We see children struggling to learn within our school systems each and every day. Learning disabilities are extremely common and in fact according to the National Center for Learning Disabilities, one in every five children are affected. These children are more likely to fall behind causing them to repeat a grade, get in trouble at school/with the law, and eventually they could drop out making it difficult to pursue a career as an adult. How this is prevented is simple, but first you must understand what a learning disability truly is.
The Learning Disabilities Association of America defines a learning disability as a neurological disorder that comes in many different forms. The forms include dyscalculia, dysgraphia, and dyslexia. Dyscalculia affects the way the brain processes numbers and math facts. Dysgraphia affects a person’s handwriting and fine motor skills. The most well-known is Dyslexia, and this affects reading and language-based processing skills. Kids can be ashamed and carry this disability with them into adulthood. Some may never disclose their disability with close friends or even their significant other. But, what people don’t realize is these kids are just as smart as their peers! Looking for the early signs and identifying the problem(s) will help significantly with your child’s early development skills and reaching their full potential.
Looking for the signs
It can be very challenging to identify if your child truly has a learning disability or not. Pay close attention to the little warning signs when you start introducing them to the first stages of school (informational learning, i.e. memorization). There are different ways to pinpoint if your child has a problem.

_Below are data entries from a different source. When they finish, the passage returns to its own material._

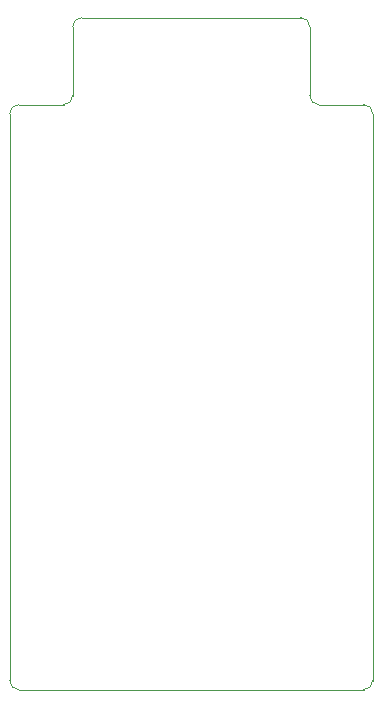
<source format=gm1>
%TF.GenerationSoftware,KiCad,Pcbnew,(5.99.0-11435-g252647e93c)*%
%TF.CreationDate,2021-07-20T11:27:34+10:00*%
%TF.ProjectId,ESP32 Clone devkit,45535033-3220-4436-9c6f-6e6520646576,1*%
%TF.SameCoordinates,Original*%
%TF.FileFunction,Profile,NP*%
%FSLAX46Y46*%
G04 Gerber Fmt 4.6, Leading zero omitted, Abs format (unit mm)*
G04 Created by KiCad (PCBNEW (5.99.0-11435-g252647e93c)) date 2021-07-20 11:27:34*
%MOMM*%
%LPD*%
G01*
G04 APERTURE LIST*
%TA.AperFunction,Profile*%
%ADD10C,0.100000*%
%TD*%
G04 APERTURE END LIST*
D10*
X75057000Y-120015000D02*
G75*
G02*
X74295000Y-119253000I0J762000D01*
G01*
X104267000Y-120015000D02*
G75*
G03*
X105029000Y-119253000I0J762000D01*
G01*
X105029000Y-71247000D02*
G75*
G03*
X104267000Y-70485000I-762000J0D01*
G01*
X100457000Y-70485000D02*
G75*
G02*
X99695000Y-69723000I0J762000D01*
G01*
X98933000Y-63119000D02*
G75*
G02*
X99695000Y-63881000I0J-762000D01*
G01*
X79629000Y-63881000D02*
G75*
G02*
X80391000Y-63119000I762000J0D01*
G01*
X78867000Y-70485000D02*
G75*
G03*
X79629000Y-69723000I0J762000D01*
G01*
X74295000Y-71247000D02*
G75*
G02*
X75057000Y-70485000I762000J0D01*
G01*
X75057000Y-120015000D02*
X104267000Y-120015000D01*
X74295000Y-110871000D02*
X74295000Y-119253000D01*
X74295000Y-98044000D02*
X74295000Y-110871000D01*
X74295000Y-86614000D02*
X74295000Y-98044000D01*
X74295000Y-71247000D02*
X74295000Y-86614000D01*
X78867000Y-70485000D02*
X75057000Y-70485000D01*
X79629000Y-63881000D02*
X79629000Y-69723000D01*
X98933000Y-63119000D02*
X80391000Y-63119000D01*
X99695000Y-69723000D02*
X99695000Y-63881000D01*
X104267000Y-70485000D02*
X100457000Y-70485000D01*
X105029000Y-119253000D02*
X105029000Y-71247000D01*
M02*

</source>
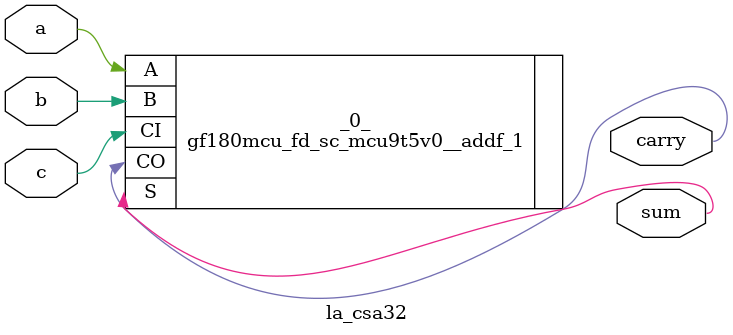
<source format=v>

/* Generated by Yosys 0.44 (git sha1 80ba43d26, g++ 11.4.0-1ubuntu1~22.04 -fPIC -O3) */

(* top =  1  *)
(* src = "generated" *)
module la_csa32 (
    a,
    b,
    c,
    sum,
    carry
);
  (* src = "generated" *)
  input a;
  wire a;
  (* src = "generated" *)
  input b;
  wire b;
  (* src = "generated" *)
  input c;
  wire c;
  (* src = "generated" *)
  output carry;
  wire carry;
  (* src = "generated" *)
  output sum;
  wire sum;
  (* module_not_derived = 32'b00000000000000000000000000000001 *) (* src = "generated" *)
  gf180mcu_fd_sc_mcu9t5v0__addf_1 _0_ (
      .A (a),
      .B (b),
      .CI(c),
      .CO(carry),
      .S (sum)
  );
endmodule

</source>
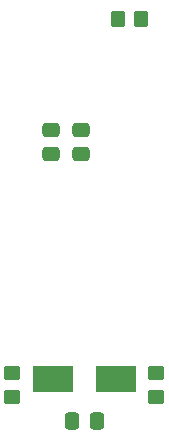
<source format=gbr>
%TF.GenerationSoftware,KiCad,Pcbnew,5.99.0-unknown-64d35ecebc~127~ubuntu20.04.1*%
%TF.CreationDate,2021-05-01T12:49:23+10:00*%
%TF.ProjectId,bm83-featherwing,626d3833-2d66-4656-9174-68657277696e,rev?*%
%TF.SameCoordinates,Original*%
%TF.FileFunction,Paste,Bot*%
%TF.FilePolarity,Positive*%
%FSLAX46Y46*%
G04 Gerber Fmt 4.6, Leading zero omitted, Abs format (unit mm)*
G04 Created by KiCad (PCBNEW 5.99.0-unknown-64d35ecebc~127~ubuntu20.04.1) date 2021-05-01 12:49:23*
%MOMM*%
%LPD*%
G01*
G04 APERTURE LIST*
G04 Aperture macros list*
%AMRoundRect*
0 Rectangle with rounded corners*
0 $1 Rounding radius*
0 $2 $3 $4 $5 $6 $7 $8 $9 X,Y pos of 4 corners*
0 Add a 4 corners polygon primitive as box body*
4,1,4,$2,$3,$4,$5,$6,$7,$8,$9,$2,$3,0*
0 Add four circle primitives for the rounded corners*
1,1,$1+$1,$2,$3*
1,1,$1+$1,$4,$5*
1,1,$1+$1,$6,$7*
1,1,$1+$1,$8,$9*
0 Add four rect primitives between the rounded corners*
20,1,$1+$1,$2,$3,$4,$5,0*
20,1,$1+$1,$4,$5,$6,$7,0*
20,1,$1+$1,$6,$7,$8,$9,0*
20,1,$1+$1,$8,$9,$2,$3,0*%
G04 Aperture macros list end*
%ADD10RoundRect,0.250000X0.337500X0.475000X-0.337500X0.475000X-0.337500X-0.475000X0.337500X-0.475000X0*%
%ADD11RoundRect,0.250000X0.475000X-0.337500X0.475000X0.337500X-0.475000X0.337500X-0.475000X-0.337500X0*%
%ADD12RoundRect,0.250000X-0.350000X-0.450000X0.350000X-0.450000X0.350000X0.450000X-0.350000X0.450000X0*%
%ADD13RoundRect,0.250000X-0.450000X0.350000X-0.450000X-0.350000X0.450000X-0.350000X0.450000X0.350000X0*%
%ADD14RoundRect,0.250000X0.450000X-0.350000X0.450000X0.350000X-0.450000X0.350000X-0.450000X-0.350000X0*%
%ADD15R,3.500000X2.300000*%
G04 APERTURE END LIST*
D10*
%TO.C,C1*%
X147341500Y-121412000D03*
X145266500Y-121412000D03*
%TD*%
D11*
%TO.C,C4*%
X143510000Y-98827500D03*
X143510000Y-96752500D03*
%TD*%
D12*
%TO.C,R3*%
X149114000Y-87376000D03*
X151114000Y-87376000D03*
%TD*%
D13*
%TO.C,R1*%
X152400000Y-117364000D03*
X152400000Y-119364000D03*
%TD*%
D11*
%TO.C,C3*%
X146050000Y-98827500D03*
X146050000Y-96752500D03*
%TD*%
D14*
%TO.C,R2*%
X140192000Y-119380000D03*
X140192000Y-117380000D03*
%TD*%
D15*
%TO.C,D3*%
X149004000Y-117856000D03*
X143604000Y-117856000D03*
%TD*%
M02*

</source>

- Difficulty connecting sounds & letters or pronouncing words
- Problems with counting
- Difficulties using crayons/paint
- Trouble being understood by strangers
- Difficulty with dressing themselves
- Can’t speak in full sentences
- Continuously forgets newly learned information
- Trouble holding pencil/writing
- Problems following directions & routines
- Can’t play age appropriate games
Now that you have identified the signs it is time for you to take the next steps for your child or loved one to live up to their full potential!
The first step after you have a suspicion that your child is struggling it is time to seek professional help and have an evaluation done. There are plenty of resources for you to take action. The easiest would be to see your pediatrician to meet with them and discuss your concerns. You could also contact the school your child is attending and let them know you would like to have your child evaluated or to keep them updated with the evaluation process. Most likely, they will have noticed the signs or will recommend you to someone you should see for the professional evaluation. After they evaluate your child’s basic skills, they will go over their results and tell you if your child should need to receive special education services or additional help. If this is the case they will go over a learning plan based on where the help is most needed. Most schools accommodate to the specific learning plan for any child with a disability or already have a plan set for different types of disabilities. During this process, your child could become very self-conscious or embarrassed. This is normal and happens quite often, that is why as a parent it is important for you to help continuously build up their self-esteem. Some easy ways to do this are by pointing out things your child is good at and praising them for that specific attribute. Also, getting them involved in activities they know they do very well at! This will help develop their self-worth and determination to keep striving to succeed even with the extra difficulties.
Living with a learning disability can be difficult for all parties. Remember, this does not make someone less than anyone else and with your help, love, and support your child will strive to be the absolute best at anything they put their mind to!